OBJECTIVES |
• 1. From the passage on the rearranged pricing equation, reproduce everything from "For this to" down to "coefficient of \(r^1\).".
• 2. Translate this sentence from the passage on the rearranged pricing equation into Spanish: "For this to hold for all \(r\), both coefficients must vanish independently."

SELECTED PASSAGE |
-----

Dividing by \(P\) and separating by powers of \(r\):

\[ \begin{equation} \begin{aligned} \frac{1}{A}\frac{\partial A}{\partial t} + \frac{1}{2}\sigma^2 B^2 - \theta(t)B + r\left(aB - \frac{\partial B}{\partial t} - 1\right) = 0 \\ \frac{\partial \ln A}{\partial t} + \frac{1}{2}\sigma^2 B^2 - \theta(t)B + r\left(aB - \frac{\partial B}{\partial t} - 1\right) = 0 \end{aligned} \label{eq:hw_pde_rearranged} \end{equation} \]

For this to hold for all \(r\), both coefficients must vanish independently. For this equation to hold for all values of \(r\), the coefficient of \(r\) must vanish, and the constant term must also be zero. This gives us two ODEs! as the terms \(a\) and \(\sigma\) are considered as given from Vasicek calibration. The constant term refers to coefficient of \(r^0\), meanwhile, linear term refers to the coefficient of \(r^1\).

-----

DATA ENTRIES |
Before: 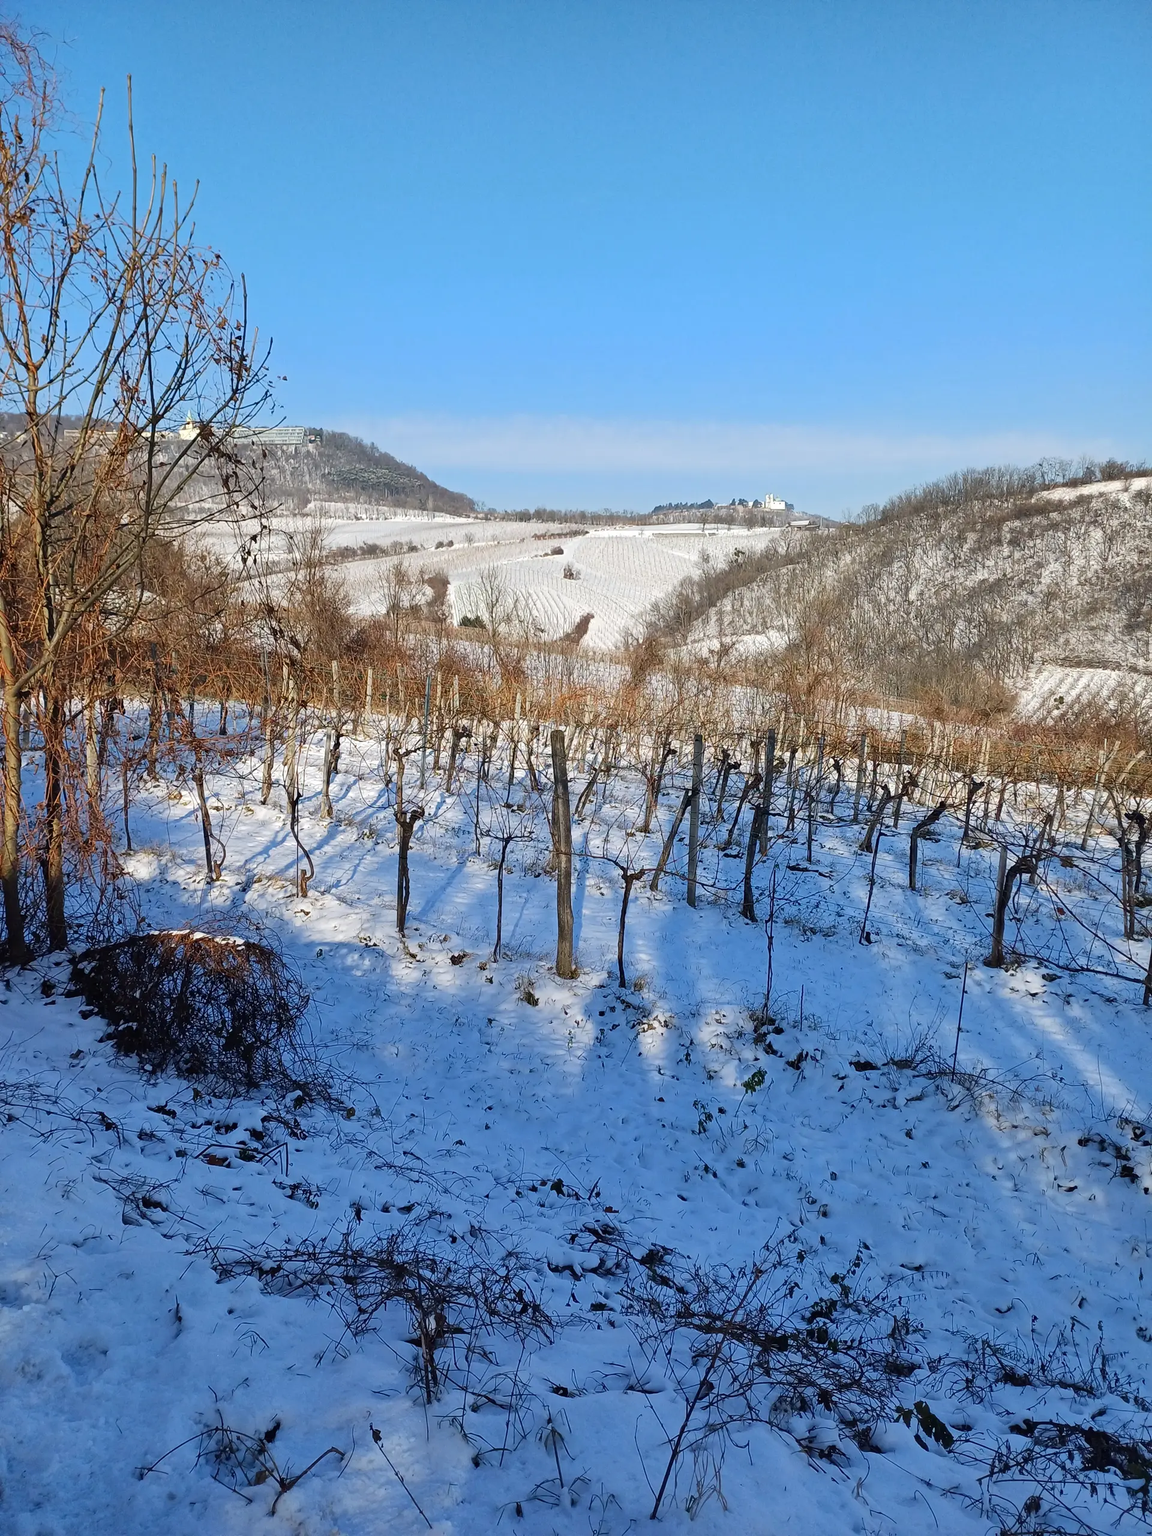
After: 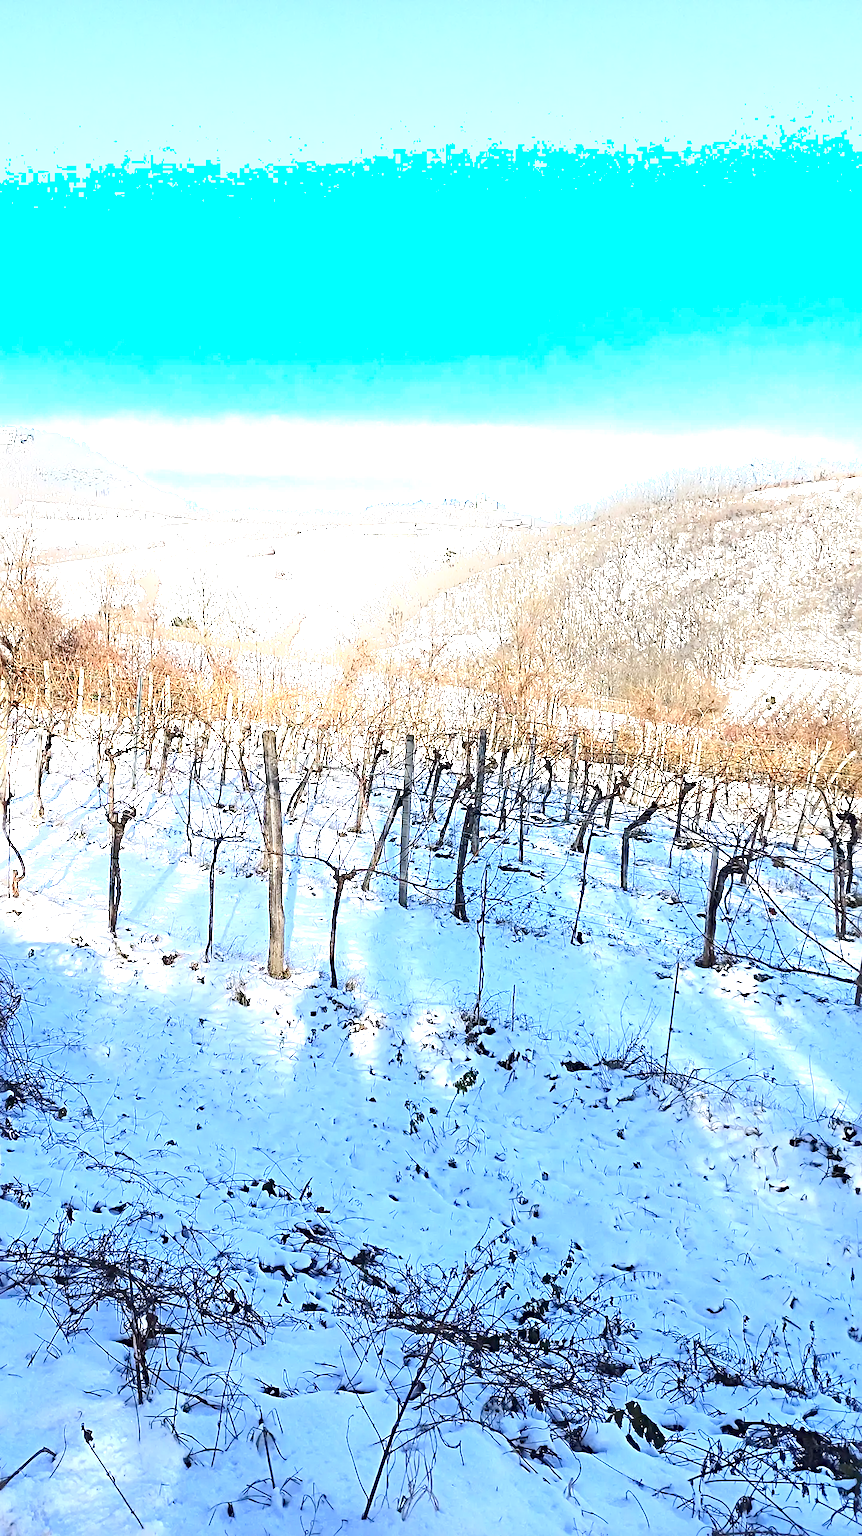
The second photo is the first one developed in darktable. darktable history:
crop and rotate: left 25.06%
exposure: black level correction 0, exposure 1.453 EV, compensate exposure bias true, compensate highlight preservation false
sharpen: radius 4.929
shadows and highlights: shadows -23.76, highlights 49.88, soften with gaussian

-----

RESPONSE LIST |
• 1.
For this to hold for all \(r\), both coefficients must vanish independently. For this equation to hold for all values of \(r\), the coefficient of \(r\) must vanish, and the constant term must also be zero. This gives us two ODEs! as the terms \(a\) and \(\sigma\) are considered as given from Vasicek calibration. The constant term refers to coefficient of \(r^0\), meanwhile, linear term refers to the coefficient of \(r^1\).

• 2. Para que esto se cumpla para todo \(r\), ambos coeficientes deben anularse de forma independiente.